### SUPPLIED TEXT:
========
On Tue, Jun 9, 2015 at 6:02 AM, Alexandre DERUMIER < aderumier@xxxxxxxxx > wrote: 
Frankly, I'm a little impressed that without RBD cache we can hit 80K 
IOPS from 1 VM! 

Note that theses result are not in a vm (fio-rbd on host), so in a vm we'll have overhead. 
(I'm planning to send results in qemu soon) 

How fast are the SSDs in those 3 OSDs? 

Theses results are with datas in buffer memory of osd nodes. 

When reading fulling on ssd (intel s3500), 

For 1 client, 

I'm around 33k iops without cache and 32k iops with cache, with 1 osd. 
I'm around 55k iops without cache and 38k iops with cache, with 3 osd. 

with multiple clients jobs, I can reach around 70kiops by osd , and 250k iops by osd when datas are in buffer. 

(cpus servers/clients are 2x 10 cores 3,1ghz e5 xeon)
========
### AVAILABLE DATA:
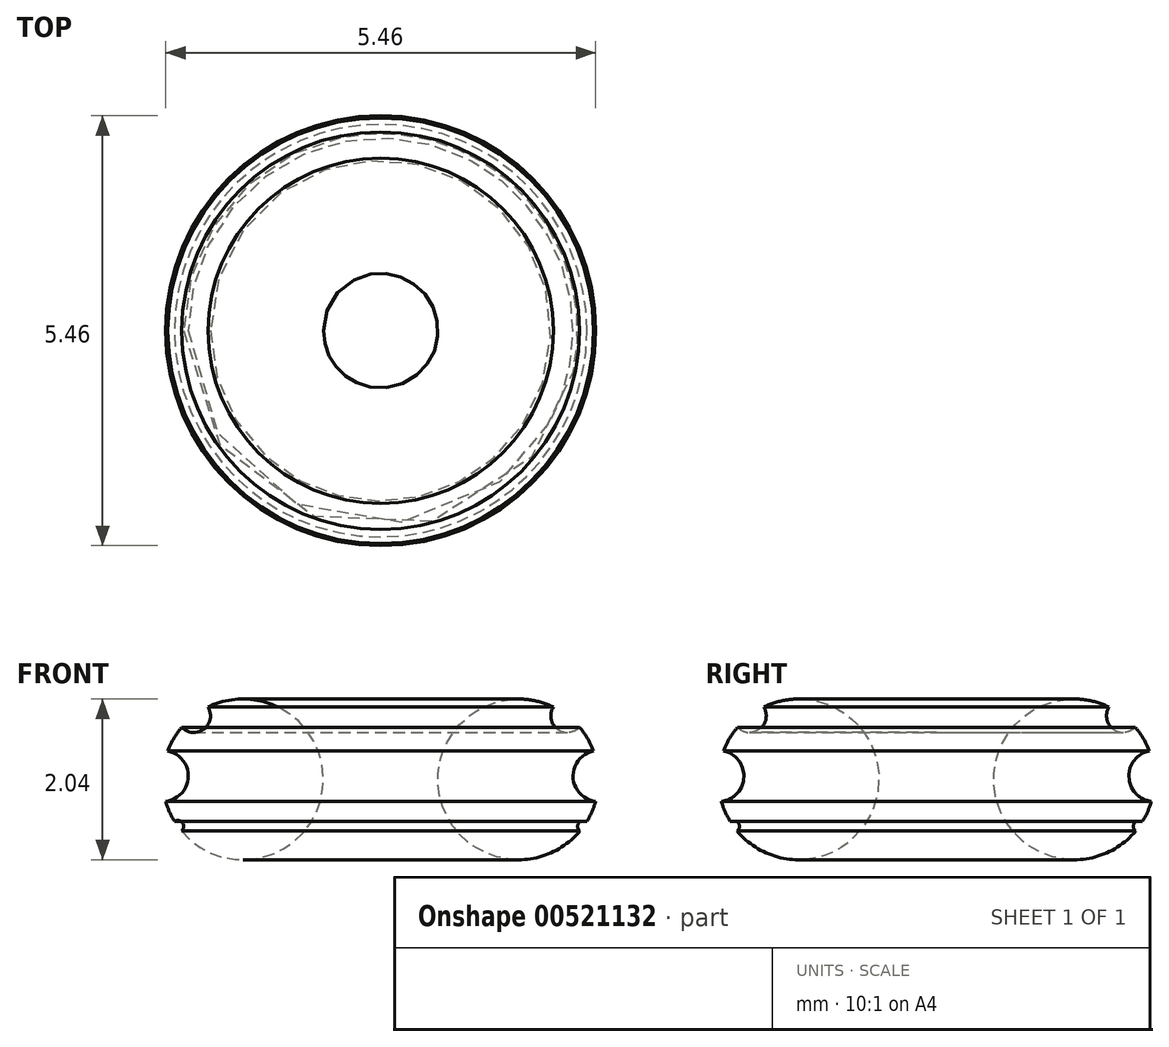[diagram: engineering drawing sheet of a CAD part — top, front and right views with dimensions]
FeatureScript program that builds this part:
========
### GIVEN INSTRUCTION 1:
In the RBD benchmark thread, which SSD model serves the reads when they come fully from disk?
### GIVEN INSTRUCTION 2:
Write what follows the last line of the RBD benchmark thread.

### WRITTEN REPLY 1:
The Intel S3500.

### WRITTEN REPLY 2:
small tip : 
I'm using tcmalloc for fio-rbd or rados bench to improve latencies by around 20% 

LD_PRELOAD=/usr/lib/libtcmalloc_minimal.so.4 fio ... 
LD_PRELOAD=/usr/lib/libtcmalloc_minimal.so.4 rados bench ... 

as a lot of time is spent in malloc/free 

(qemu support also tcmalloc since some months , I'll bench it too 
https://lists.gnu.org/archive/html/qemu-devel/2015-03/msg05372.html ) 

I'll try to send full bench results soon, from 1 to 18 ssd osd. 

----- Mail original ----- 
De: "Mark Nelson" < mnelson@xxxxxxxxxx > 
À: "aderumier" < aderumier@xxxxxxxxx >, "pushpesh sharma" < pushpesh.eck@xxxxxxxxx > 
Cc: "ceph-devel" < ceph-devel@xxxxxxxxxxxxxxx >, "ceph-users" < ceph-users@xxxxxxxxxxxxxx > 
Envoyé: Mardi 9 Juin 2015 13:36:31 
Objet: Re:  rbd_cache, limiting read on high iops around 40k 

Hi All, 

In the past we've hit some performance issues with RBD cache that we've 
fixed, but we've never really tried pushing a single VM beyond 40+K read 
IOPS in testing (or at least I never have). I suspect there's a couple 
of possibilities as to why it might be slower, but perhaps joshd can 
chime in as he's more familiar with what that code looks like.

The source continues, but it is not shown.